This configuration is known as a Mansard roof, getting its name from the seventeenth-century French designer Francois Mansard. Its nineteenth-century popularity, however, owes its occurrence to the Mansard-roofed wings added to the Louvre in the 1850s when Napoleon III was Emperor of France. That brings us back to where we started, as his reign was known as the Second Empire. In America, the design, although based on earlier prototypes, was regarded as a very contemporary echo of a modern Parisian style, rather than an allusion to an earlier one.
The Mansard roof is most often found on two-story houses. The footprint is usually square or rectangular, although some examples are L-shaped and others have a tower at center front. Brackets typically support the eave overhangs and other details resemble those of the Italianate House. The entrance usually features a double door and the windows are tall and narrow, typically two-over-twos.
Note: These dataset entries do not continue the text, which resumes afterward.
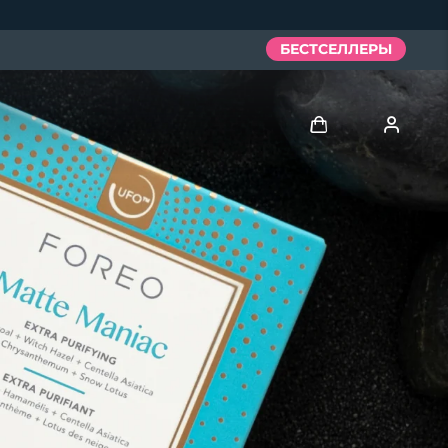
БЕСТСЕЛЛЕРЫ
Войти
Профиль пользователя
Мои приборы
Мои заказы
Мои адреса
Мои подписки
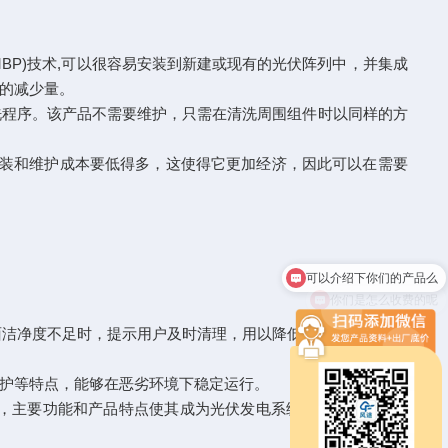
P)技术,可以很容易安装到新建或现有的光伏阵列中，并集成
的减少量。
洗程序。该产品不需要维护，只需在清洗周围组件时以同样的方
、安装和维护成本要低得多，这使得它更加经济，因此可以在需要
可以介绍下你们的产品么
你们是怎么收费的呢
洁净度不足时，提示用户及时清理，用以降低能源损耗，提升
护等特点，能够在恶劣环境下稳定运行。
，主要功能和产品特点使其成为光伏发电系统中重要的辅助设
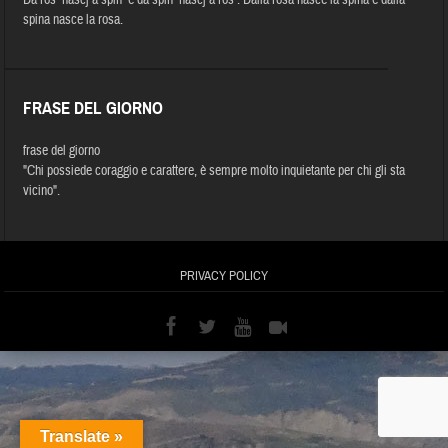
spina nasce la rosa.
FRASE DEL GIORNO
frase del giorno
"Chi possiede coraggio e carattere, è sempre molto inquietante per chi gli sta
vicino".
PRIVACY POLICY
Translate »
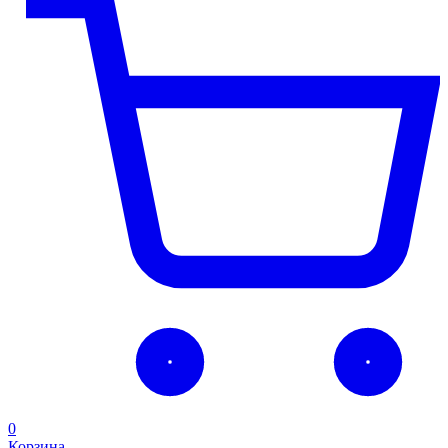
0
Корзина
The Second Empire house became particularly popular in towns and cities. The two main floors plus a tall attic floor produced a surprising amount of living space for the size of the footprint, an efficient design that made the style well suited to narrow in-town lots with limited light and space. These houses were popular in emerging manufacturing cities in the decades after the Civil War. In fact, for some years these houses were referred to as having been built in the “General Grant Style” because of their popularity during U. S. Grant’s presidency, when many administrative buildings in Washington, D.C., were built in the Second Empire style.
REMODELER’S NOTES: The typical Second Empire home is large and comfortable, reflecting the growing wealth of the American nation in the years after the Civil War. The roof of a Second Empire house distinguishes it, but that same roof is often an expensive challenge to its owner. Frequently, the roofs were originally covered with multicolored slates or tin plates, both of which are expensive to maintain or replace. Any roof work on a Second Empire House is likely to be expensive. Yet maintaining the original character is important—replacement of an original polychrome roof with asphalt shingles does not do justice to the building, especially if the steeper slope of the roof either flares or curves, as many Mansard roofs do.
At the height of the popularity of the Second Empire house in the 1860s and 1870s, Mansard roofs were also a popular choice for renovating earlier houses. The spaces beneath the tall roof line provided useful living space, so framing a new Mansard roof atop an existing home could add considerable living space to the home.